Extract invoice number from pdf

Hi Everyone, I have a set of invoices combined in 1 PDF file. I want to extract invoice number from all the Invoices. The issue i’m facing here is Invoice formats are not constant. Can anyone guide me how to solve this.
I’m attaching sample PDF below.

All invoices.pdf (1.2 MB)

Hello @Learner007 ,

Perhaps you should define a selector for each type of invoice.

Hence, you could:

  1. Open the invoice .pdf file
  2. Use the Check App State activity to identify your type of invoice https://docs.uipath.com/activities/docs/n-check-state . Note that each type of invoice should have its own check app state acivity, and its own activity for reading/ extracting the invoice number.
  3. Finally, extract your invoice number from the .pdf.

Hope it helps!
Best regards,
Marus

@Marius_Puscasu But here the problem is i will be having 40+ formats in each pdf, how can i write a code(To get Invoice Number) for all combined because i don’t know which format i get. So how can i achieve this.

Hi @Learner007 ,

40 possible formats looks a bit complex to automate in the traditional way :slight_smile:

Do you have by any chance access to UiPath’s Document Understanding?

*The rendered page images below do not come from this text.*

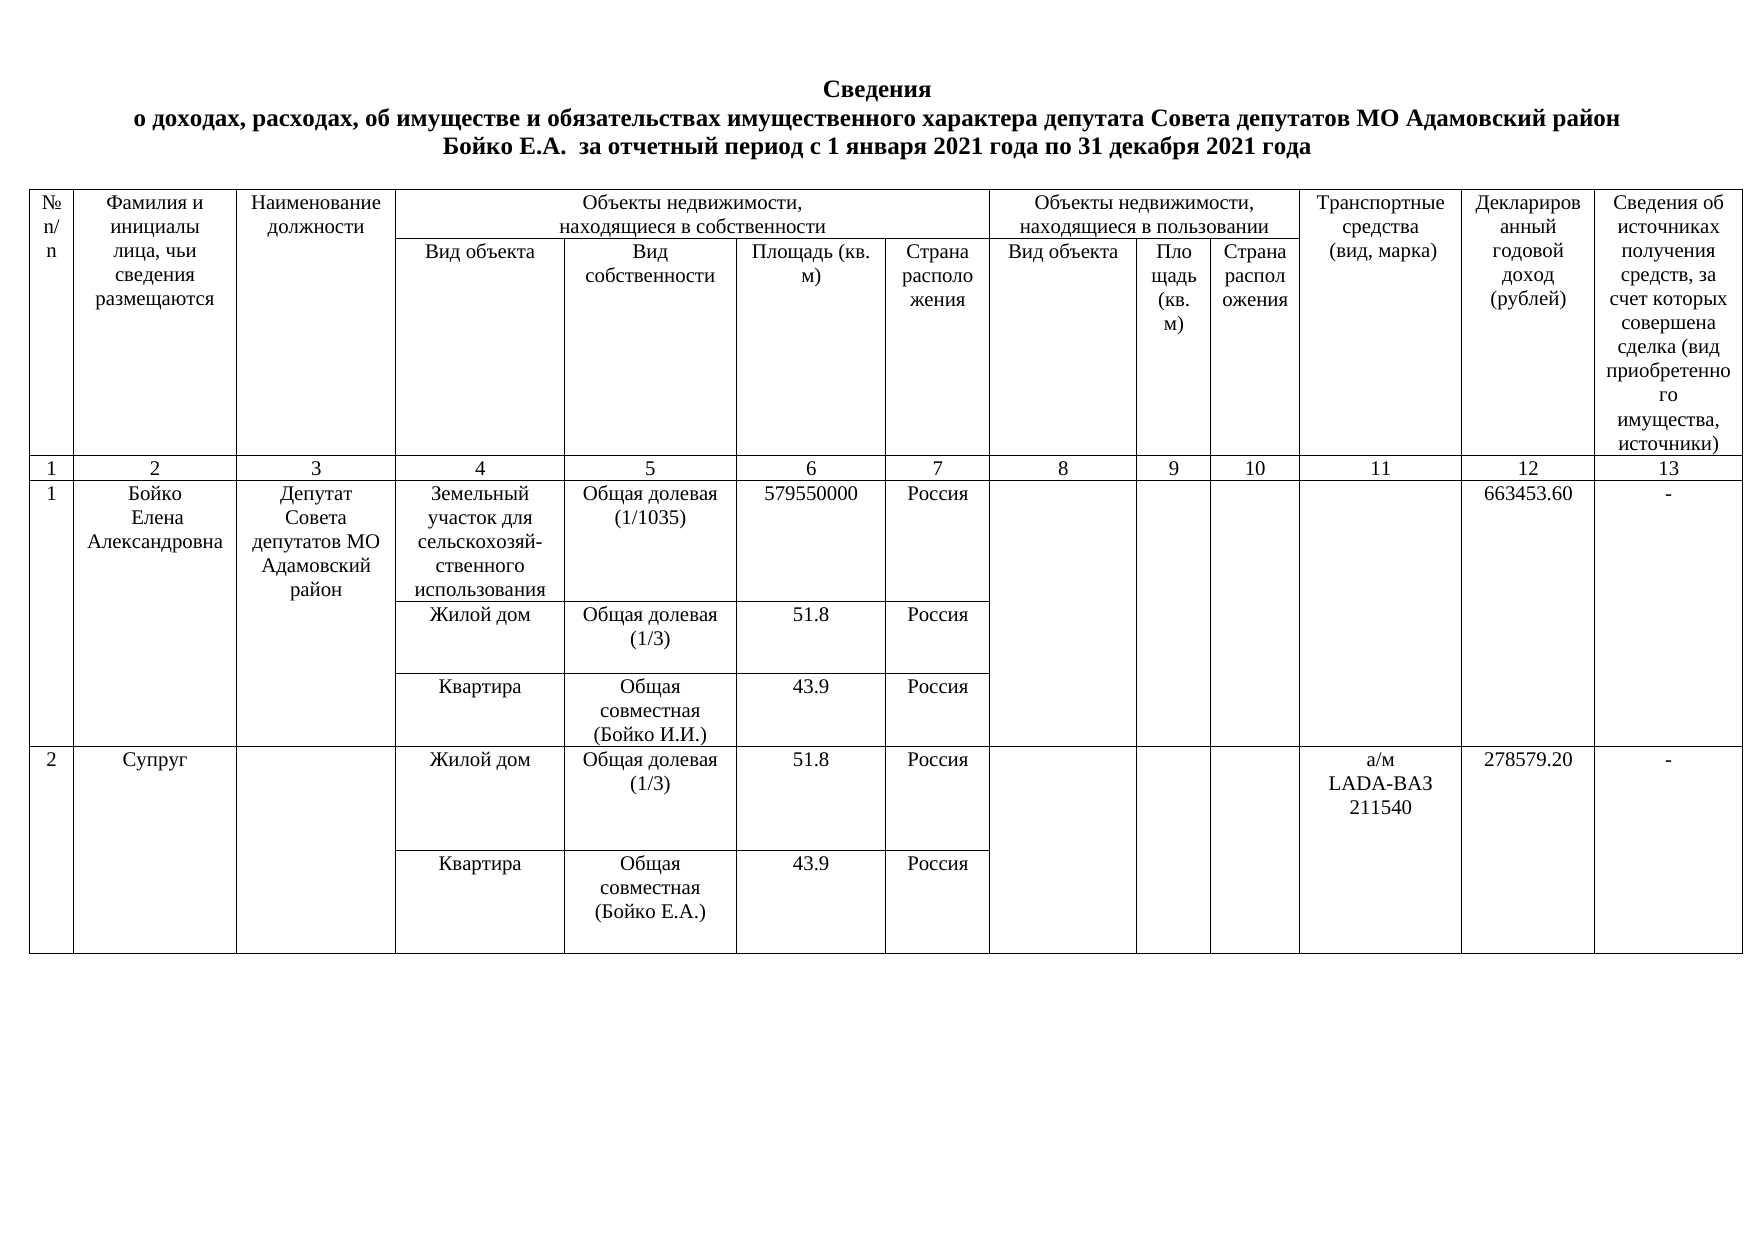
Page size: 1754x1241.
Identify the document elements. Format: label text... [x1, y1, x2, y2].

table_header Наименование должности [237, 190, 395, 454]
text о доходах, расходах, об имуществе и обязательствах имущественного характера депутата Совета депутатов МО Адамовский район [118, 103, 1636, 131]
table_cell 1 [30, 481, 73, 746]
table_cell 5 [565, 456, 736, 480]
table_header № n/n [30, 190, 73, 454]
table_cell [237, 747, 395, 953]
table_cell [1300, 481, 1461, 746]
table_cell 4 [396, 456, 564, 480]
text Сведения [118, 74, 1636, 103]
table_header Фамилия и инициалы лица, чьи сведения размещаются [74, 190, 236, 454]
table_cell [1211, 747, 1299, 953]
table_cell 51.8 [737, 747, 885, 850]
table_cell 663453.60 [1462, 481, 1594, 746]
table_cell [990, 747, 1136, 953]
table_cell 10 [1211, 456, 1299, 480]
table_cell Общая долевая (1/3) [565, 747, 736, 850]
table_cell Общая долевая (1/1035) [565, 481, 736, 601]
table_cell Страна расположения [1211, 239, 1299, 454]
table_header Сведения об источниках получения средств, за счет которых совершена сделка (вид приобретенного имущества, источники) [1595, 190, 1742, 454]
table_cell [1137, 481, 1210, 746]
table_cell 6 [737, 456, 885, 480]
table_cell Депутат Совета депутатов МО Адамовский район [237, 481, 395, 746]
table_cell Жилой дом [396, 602, 564, 673]
table_cell 2 [30, 747, 73, 953]
table_cell Россия [886, 674, 989, 746]
table_cell 43.9 [737, 674, 885, 746]
table_cell Россия [886, 602, 989, 673]
table_cell Бойко Елена Александровна [74, 481, 236, 746]
table_cell Квартира [396, 851, 564, 953]
table_cell Супруг [74, 747, 236, 953]
table_cell Общая совместная (Бойко Е.А.) [565, 851, 736, 953]
table_cell [1137, 747, 1210, 953]
table_cell Вид собственности [565, 239, 736, 454]
table_cell 579550000 [737, 481, 885, 601]
table_cell [990, 481, 1136, 746]
table_header Объекты недвижимости, находящиеся в собственности [396, 190, 989, 238]
table_cell - [1595, 481, 1742, 746]
text Бойко Е.А. за отчетный период с 1 января 2021 года по 31 декабря 2021 года [118, 131, 1636, 160]
table_cell 1 [30, 456, 73, 480]
table_header Декларированный годовой доход (рублей) [1462, 190, 1594, 454]
table_cell - [1595, 747, 1742, 953]
table_cell Вид объекта [990, 239, 1136, 454]
table_cell 13 [1595, 456, 1742, 480]
table_cell Жилой дом [396, 747, 564, 850]
table_cell Россия [886, 851, 989, 953]
table_cell Площадь (кв. м) [737, 239, 885, 454]
table_cell Земельный участок для сельскохозяй-ственного использования [396, 481, 564, 601]
table_cell 2 [74, 456, 236, 480]
table_cell 11 [1300, 456, 1461, 480]
table_cell [1211, 481, 1299, 746]
table_cell Вид объекта [396, 239, 564, 454]
table_cell 12 [1462, 456, 1594, 480]
table_cell 43.9 [737, 851, 885, 953]
table_header Транспортные средства (вид, марка) [1300, 190, 1461, 454]
table_header Объекты недвижимости, находящиеся в пользовании [990, 190, 1299, 238]
table_cell Общая совместная (Бойко И.И.) [565, 674, 736, 746]
table_cell Россия [886, 747, 989, 850]
table_cell 51.8 [737, 602, 885, 673]
table_cell Россия [886, 481, 989, 601]
table_cell Страна расположения [886, 239, 989, 454]
table_cell 278579.20 [1462, 747, 1594, 953]
table_cell Площадь (кв. м) [1137, 239, 1210, 454]
table_cell 7 [886, 456, 989, 480]
table_cell 3 [237, 456, 395, 480]
table_cell а/м LADA-ВАЗ 211540 [1300, 747, 1461, 953]
table_cell Квартира [396, 674, 564, 746]
table_cell Общая долевая (1/3) [565, 602, 736, 673]
table_cell 8 [990, 456, 1136, 480]
table_cell 9 [1137, 456, 1210, 480]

2nd Option here I’d use is regex extraction. Use Read PDF activities from native PDF(generated digitally) or Read PDF with OCR Activity (scanned documents) and then try to identify the keywords to build a regex in order to extract invoice numbers.

  • this 2nd option is a bit longer to extract and can be a bit more complex due to the amount of variations in the Invoices.

Hope this helps!

Best Regards,
Ignasi Peiris

Hi @ignasi.peiris , I will try with Document Understanding Once

Hi, Can anyone guide me on this problem. it will be a great help for me.

@ppr , @Gokul001 @Sudharsan_Ka , @Yoichi , @supermanPunch , @omer.ozturk , @Rahul_Unnikrishnan

HI,

FYI, we can extract invoice number from page 1 to page 6 using the following regex.

System.Text.RegularExpressions.Regex.Match(strPdf,"(?<=Invoice\s*(NUMBER|NO.)?\s*\W*\s*)\d\S*",System.Text.RegularExpressions.RegexOptions.IgnoreCase).Value

Sample20221122-8.zip (1.1 MB)

However, for page 7 or higher, we need another approach. It might be necessary to try to fill actual data.

Regards,

@Yoichi is there any possibility to make single code to extract invoice number from all pages by using Regex or Document Understanding.

Hi,

As a personal opinion, it’s difficult to extract invoice number with single regex or any other rule base approach, I think.
However, it might be possible to use Machine Learning base extractor. (Sorry but I’m not very familiar with it)

Regards,

1 Like

Thanks @Yoichi for the useful information, I will give a try from my end once using Document Understanding.